To comprehensively evaluate the magnetic navigation performance of the MBF, we conducted a demonstration using a 3D-printed cerebrovascular phantom that replicates the intricate human cerebral arteries [Supplementary Figure 13], including the Circle of Willis (CW), the right internal carotid artery (ICA), and the right middle cerebral artery (MCA). Guided by external magnetic fields, the MBF successfully navigated through complex and tortuous branches. The navigation sequence, shown in Figure 5A, highlights the MBF’s ability to access small and narrow arterial branches. At 00:09, the MBF passed the curved ICA with a diameter of 3 mm. At 00:22, it successfully entered CW. Remarkably, at 00:38, the MBF navigated through an extremely narrow segment with a diameter of 1.6 mm. After that, MBF reached the M2 segment of the MCA at 00:47. The MBF continued to navigate seamlessly into even smaller arteries of MCA thereafter. The time-sequenced images and Supplementary Video 3 highlight the MBF’s smooth and consistent movement, even in highly curved and confined segments of the phantom. This demonstration underscores the MBF’s excellent navigation capabilities in small and tortuous blood vessels effectively, offering a promising solution for angioplasty in small arteries.

Following the demonstration of the MBF’s magnetic navigation capabilities in a 3D cerebrovascular phantom, we further performed biocompatibility testing and an ex vivo angioplasty demonstration in a porcine placenta model to assess its feasibility in a biologically relevant vascular environment. Cytotoxicity tests using L-929 fibroblast cells exposed to the MBF’s 100% sample extract, as well as diluted concentrations (25%, 50%, and 75%) are first performed. As shown in Supplementary Figure 14, the cells maintained over 90% viability across all extract concentrations, with no obvious differences compared to the negative control group. In contrast, the positive control group exhibited substantial cell damage, confirming the cytotoxicity of harmful substances. These results demonstrate that the MBF possesses excellent biocompatibility, making it suitable for vascular systems.

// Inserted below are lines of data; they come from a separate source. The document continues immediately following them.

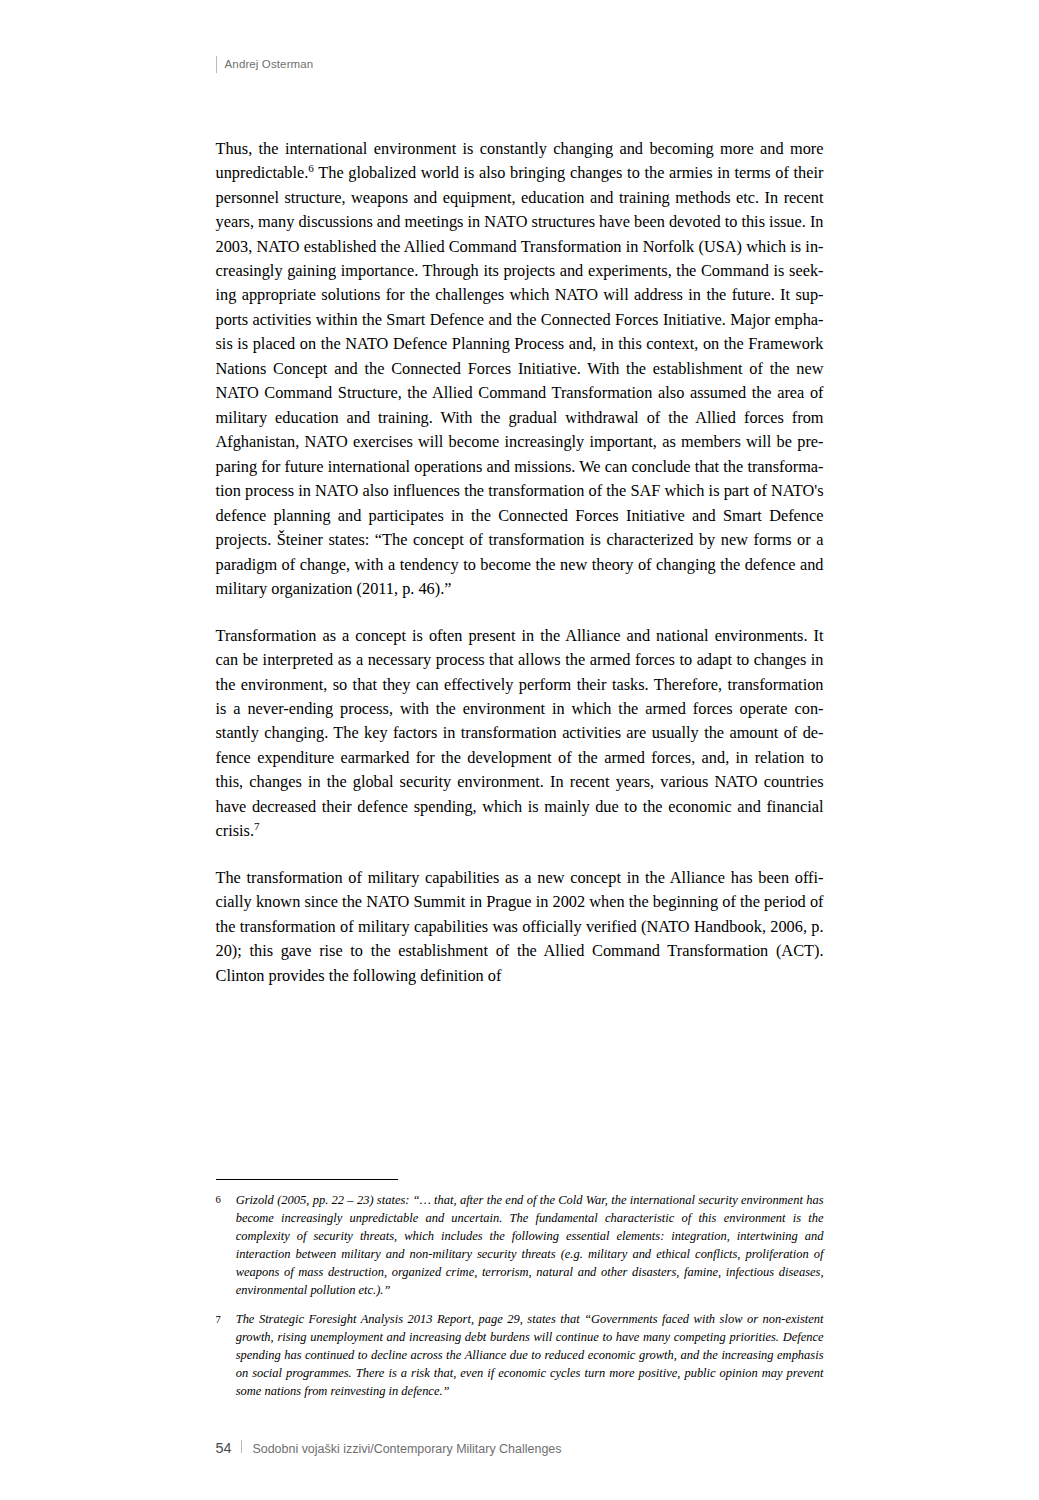Andrej Osterman
Thus, the international environment is constantly changing and becoming more and more unpredictable.6 The globalized world is also bringing changes to the armies in terms of their personnel structure, weapons and equipment, education and training methods etc. In recent years, many discussions and meetings in NATO structures have been devoted to this issue. In 2003, NATO established the Allied Command Transformation in Norfolk (USA) which is increasingly gaining importance. Through its projects and experiments, the Command is seeking appropriate solutions for the challenges which NATO will address in the future. It supports activities within the Smart Defence and the Connected Forces Initiative. Major emphasis is placed on the NATO Defence Planning Process and, in this context, on the Framework Nations Concept and the Connected Forces Initiative. With the establishment of the new NATO Command Structure, the Allied Command Transformation also assumed the area of military education and training. With the gradual withdrawal of the Allied forces from Afghanistan, NATO exercises will become increasingly important, as members will be preparing for future international operations and missions. We can conclude that the transformation process in NATO also influences the transformation of the SAF which is part of NATO's defence planning and participates in the Connected Forces Initiative and Smart Defence projects. Šteiner states: “The concept of transformation is characterized by new forms or a paradigm of change, with a tendency to become the new theory of changing the defence and military organization (2011, p. 46).”
Transformation as a concept is often present in the Alliance and national environments. It can be interpreted as a necessary process that allows the armed forces to adapt to changes in the environment, so that they can effectively perform their tasks. Therefore, transformation is a never-ending process, with the environment in which the armed forces operate constantly changing. The key factors in transformation activities are usually the amount of defence expenditure earmarked for the development of the armed forces, and, in relation to this, changes in the global security environment. In recent years, various NATO countries have decreased their defence spending, which is mainly due to the economic and financial crisis.7
The transformation of military capabilities as a new concept in the Alliance has been officially known since the NATO Summit in Prague in 2002 when the beginning of the period of the transformation of military capabilities was officially verified (NATO Handbook, 2006, p. 20); this gave rise to the establishment of the Allied Command Transformation (ACT). Clinton provides the following definition of
6 Grizold (2005, pp. 22 – 23) states: “… that, after the end of the Cold War, the international security environment has become increasingly unpredictable and uncertain. The fundamental characteristic of this environment is the complexity of security threats, which includes the following essential elements: integration, intertwining and interaction between military and non-military security threats (e.g. military and ethical conflicts, proliferation of weapons of mass destruction, organized crime, terrorism, natural and other disasters, famine, infectious diseases, environmental pollution etc.).”
7 The Strategic Foresight Analysis 2013 Report, page 29, states that “Governments faced with slow or non-existent growth, rising unemployment and increasing debt burdens will continue to have many competing priorities. Defence spending has continued to decline across the Alliance due to reduced economic growth, and the increasing emphasis on social programmes. There is a risk that, even if economic cycles turn more positive, public opinion may prevent some nations from reinvesting in defence.”
54 Sodobni vojaški izzivi/Contemporary Military Challenges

To validate the MBF’s angioplasty capability in a biologically relevant environment, we utilized a porcine placenta model for ex vivo testing. The porcine placenta is well-recognized for its vascular anatomy, which closely resembles the small arteries of the human brain, making it an ideal model for such demonstrations^[55]. At 00:08, the MBF was steered by a repulsive magnetic field, achieving a 75° counterclockwise deflection to enter a 2 mm diameter vessel branch. After withdrawing from this branch at 00:31, the MBF was directed by an attractive magnetic field, producing a 15° clockwise deflection into a narrower branch with a diameter of 1.1 mm. Upon withdrawal from this branch at 00:38, the MBF was repulsed again, with a 15° counterclockwise deflection, successfully entering a 1.8 mm diameter vessel branch [Figure 5B and Supplementary Video 4]. Finally, the MBF’s phase-change balloon was activated via microwave heating to perform angioplasty within the porcine placenta’s vessels. As shown in Figure 5C and Supplementary Video 5, the balloon expanded radially and widened the vascular lumen, demonstrating the feasibility of microwave-triggered balloon expansion in small and tortuous vascular pathways.